Disciplines

The development of a new capacity or ability requires practice. As the young musician on the streets of New York was told when inquiring of a native about how one gets to Carnegie Hall, it takes, “Practice, practice, practice.”

We will have to practice if we are going to become masters at conflict resolution.

On this site I will introduce to you ten disciplines which I have found to be very helpful in mastering the skills of Creative Conflict Resolution. It is my hope to go into them in greater depth in a future volume, but for now it is important that you understand that much of what I have to say may not make any sense to you if you do not have a personal experience of what I am talking about. For this reason it is essential that you at least try each of these disciplines. Indeed it is only with persistent effort that you will find the benefits that they promise.

[These Disciplines are spelled out in the Appendix of the book, Just Conflict: Transformation through Resolution. A pdf of the book can be found here. The Appendix starts on page 382.]

There is a series of YouTube videos that introduce the Disciplines. They are available from the links below.

The Mindfulness Disciplines: the first five disciplines are practices which build simple awareness [click the title to follow the link].

Introduction

  1. Bothers Me Log
  2. Anger Workout
  3. Cultivating Critical Feedback
  4. Suspending Self-Soothing
  5. Self Care Routine

The Practical Disciplines: the second five disciplines are techniques to be used in specific circumstance to solve problems and create a desired outcome.

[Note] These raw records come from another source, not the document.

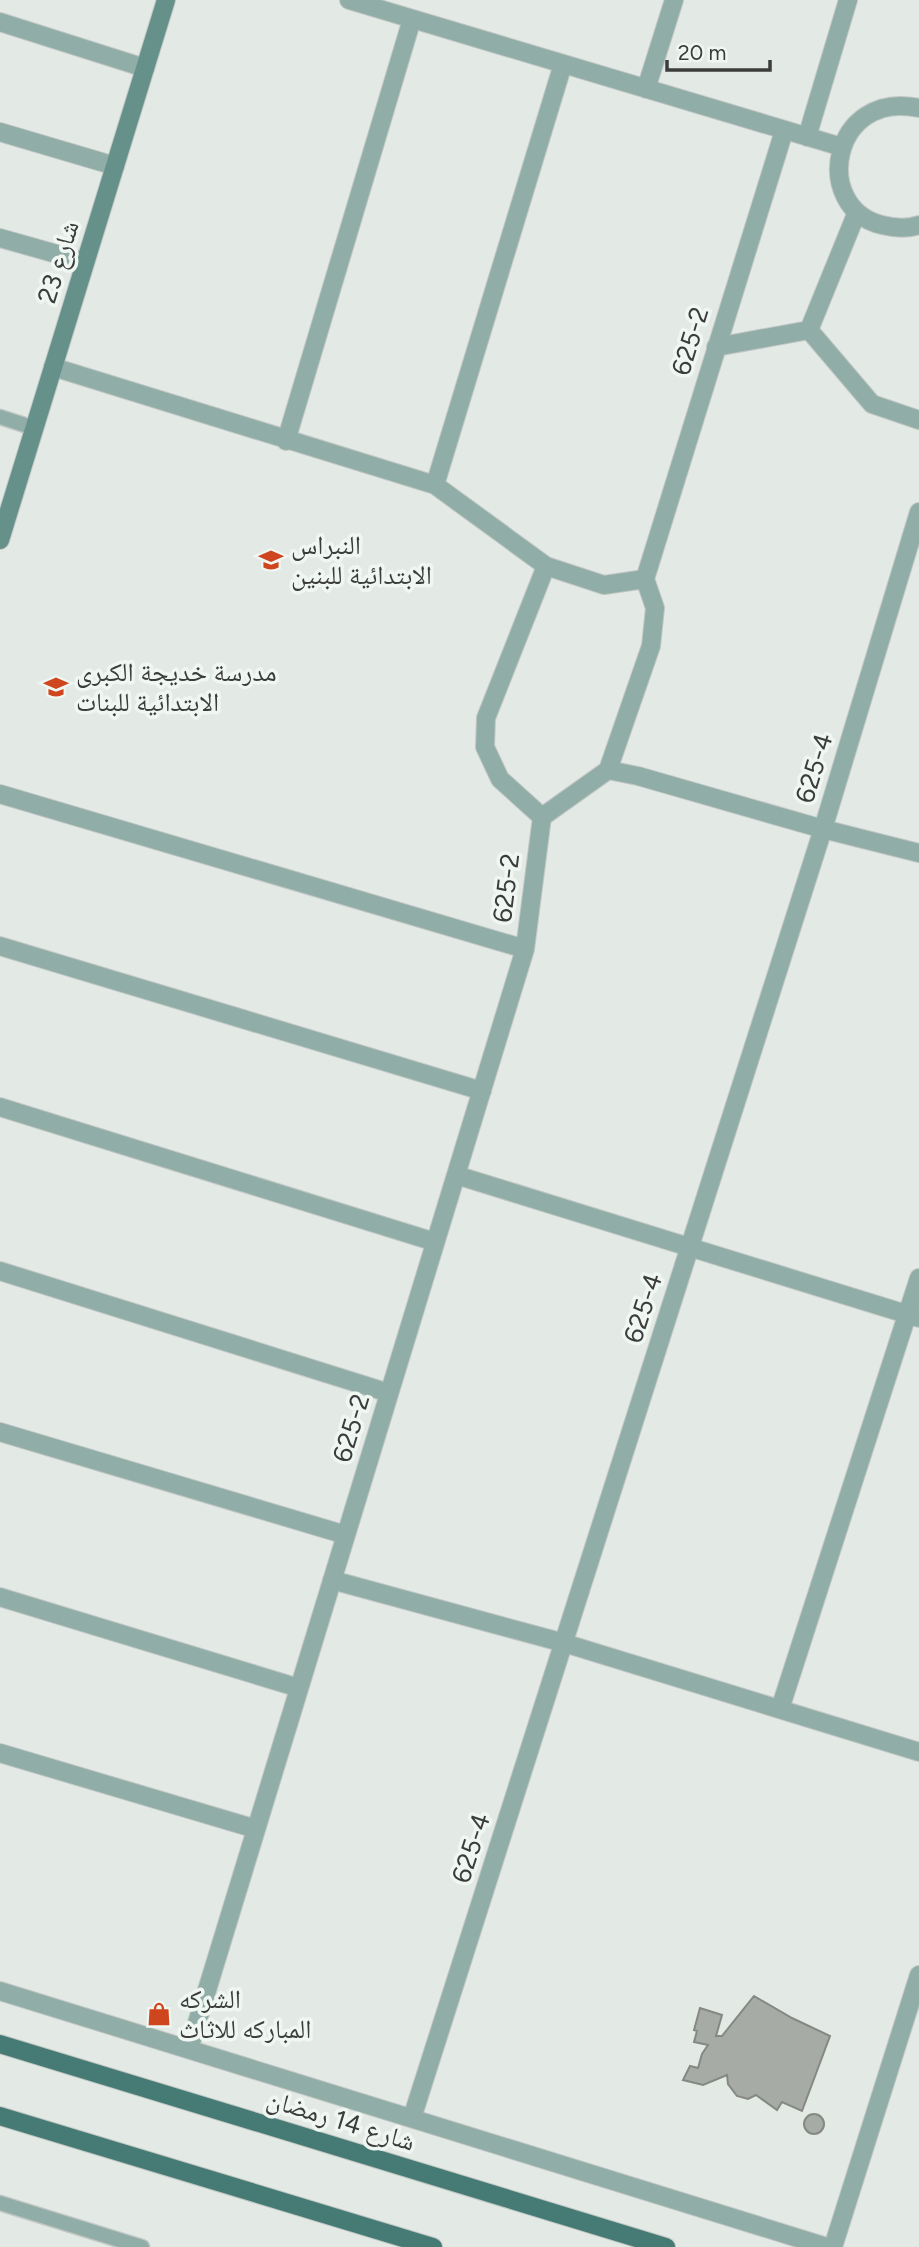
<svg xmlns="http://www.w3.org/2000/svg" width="919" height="2247" font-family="Figtree,'Noto Naskh Arabic',sans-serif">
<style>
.building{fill:#a7aba5;stroke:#858883;stroke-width:2}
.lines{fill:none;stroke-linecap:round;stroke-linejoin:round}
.lane-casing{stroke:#c1c7c3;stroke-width:17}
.street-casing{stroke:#c1c7c3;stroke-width:20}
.secondary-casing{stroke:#c1c7c3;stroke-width:20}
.primary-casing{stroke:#c1c7c3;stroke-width:20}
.lane{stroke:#91ada8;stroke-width:14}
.street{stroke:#91ada8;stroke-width:18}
.secondary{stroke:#66908a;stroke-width:18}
.primary{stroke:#457b74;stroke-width:18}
.labels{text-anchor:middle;stroke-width:7;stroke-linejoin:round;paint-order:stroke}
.street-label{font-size:26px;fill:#3b3d3c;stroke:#f0f6f2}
.poi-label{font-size:26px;fill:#3b3d3c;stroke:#f0f6f2;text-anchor:start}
</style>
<rect width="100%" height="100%" fill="#e3e9e5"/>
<path class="building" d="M754,1996L792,2018L830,2036L802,2111L782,2102L777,2110L756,2095L748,2099L737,2096L728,2084L727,2075L703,2085L683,2080L690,2066L698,2068L702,2054L708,2045L694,2042L697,2031L694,2030L700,2008L722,2015L716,2036H722Z
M804 2124a10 10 0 1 1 20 0a10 10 0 1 1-20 0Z"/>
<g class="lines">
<g class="lane-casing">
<path id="lane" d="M0,417L34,428
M0,2203L142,2247"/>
</g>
<g class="street-casing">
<path id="street" d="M349,0L842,147
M0,22L145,68
M646,89L674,0
M919,108C831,89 811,208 882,225C894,228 907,229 919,225
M0,132L115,166
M807,137L848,0
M0,238L85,262
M809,330L857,212
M716,347L809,330L872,404L919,420
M53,367L435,485L546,566L604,585L645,579
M286,441L412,19
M435,485L563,64
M608,770L638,776L823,829L919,853
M0,794L525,949
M542,817L500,779L485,747L486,718L546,566
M0,946L482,1091
M0,1107L435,1242
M456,1175L919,1318
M0,1271L389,1393
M0,1432L346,1535
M332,1580L564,1643L919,1752
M0,1597L299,1688
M780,1709L919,1278
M0,1753L256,1829
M0,1991L827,2247
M189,2049L525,949L542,817L608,770L651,646L655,608L645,579L784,131
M412,2118L823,829L919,512
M833,2247L919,1975"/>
</g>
<g class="secondary-casing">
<path id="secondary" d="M0,540L166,0"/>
</g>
<g class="primary-casing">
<path id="primary" d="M0,2044L666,2247
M0,2116L433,2247"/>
</g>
<use href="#lane" class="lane"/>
<use href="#street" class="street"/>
<use href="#secondary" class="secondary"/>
<use href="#primary" class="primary"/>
</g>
<defs>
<g id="school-bare" transform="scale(1.89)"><path d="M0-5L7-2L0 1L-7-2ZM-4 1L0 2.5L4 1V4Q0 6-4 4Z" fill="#cf461e" stroke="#f0f6f2" stroke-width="2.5" paint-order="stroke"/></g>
<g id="shop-bare" transform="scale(1.89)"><path d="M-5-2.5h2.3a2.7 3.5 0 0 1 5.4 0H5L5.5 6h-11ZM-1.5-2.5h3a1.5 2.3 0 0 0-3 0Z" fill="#cf461e" stroke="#f0f6f2" stroke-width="2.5" paint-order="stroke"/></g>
</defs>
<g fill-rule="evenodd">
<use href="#school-bare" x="271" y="560"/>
<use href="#school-bare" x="56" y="687"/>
<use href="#shop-bare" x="159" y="2014"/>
</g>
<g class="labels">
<g class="street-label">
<text transform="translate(58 262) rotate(-73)" y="9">شارع 23</text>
<text transform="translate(690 341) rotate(-73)" y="9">625-2</text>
<text transform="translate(814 768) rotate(-73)" y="9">625-4</text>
<text transform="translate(506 888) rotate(-83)" y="9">625-2</text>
<text transform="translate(643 1308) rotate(-72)" y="9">625-4</text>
<text transform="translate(351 1428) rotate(-73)" y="9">625-2</text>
<text transform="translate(471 1848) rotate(-72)" y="9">625-4</text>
<text transform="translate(341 2120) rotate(17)" y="9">شارع 14 رمضان</text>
</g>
<g class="poi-label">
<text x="291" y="554">النبراس<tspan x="291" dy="30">الابتدائية للبنين</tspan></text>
<text x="76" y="681">مدرسة خديجة الكبرى<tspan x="76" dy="30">الابتدائية للبنات</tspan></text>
<text x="179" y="2008">الشركه<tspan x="179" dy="30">المباركه للاثاث</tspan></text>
</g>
</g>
<path d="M667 60v10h103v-10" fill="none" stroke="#3b3d3c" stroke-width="3.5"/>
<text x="678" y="60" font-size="21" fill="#3b3d3c" stroke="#f0f6f2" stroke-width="5" paint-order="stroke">20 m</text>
</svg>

Introduction to the Practical Disciplines

  1. ACE – Anticipate, Create, Evaluate
  2. Statement of Accountability
  3. Apology and Forgiveness
  4. JustConflict: Framework for Creative Conflict Resolution
  5. Making Durable Agreements

In the book, Living Deeply members of the staff of the Institute for Noetic Sciences share their discovery that all personal growth disciplines have what they call the “four essential elements of transformative practice.” I recommend the book to those who want to go more deeply into a broad range of transformative practices, but, for now, I just want to highlight the four elements to set the stage for the disciplines of Creative Conflict Resolution.

Intention: All practices or disciplines have a quality of intentionality. We enter into them with an intention to have some quality of our lives be different. If we do not actively will that change, we won’t change.

Attention: We will have to pay attention…close attention…attending to things we haven’t noticed before. We will not create transformation in our lives without focusing.

Repetition: Getting it right once is not going to be the end of it. We will have to do it over and over and over. We will have continue to do it until it becomes second nature…to where it becomes not just something we are doing but an aspect of who we are.

Guidance: We will not know best how to do this all on our own. We have to be able to ask for help and then accept the guidance we are offered. Others have gone before and learned some things which will make this more easily available to us if we simply open ourselves to their guidance. But there is another source of guidance which comes from within. We have an inner knowing which can also guide us.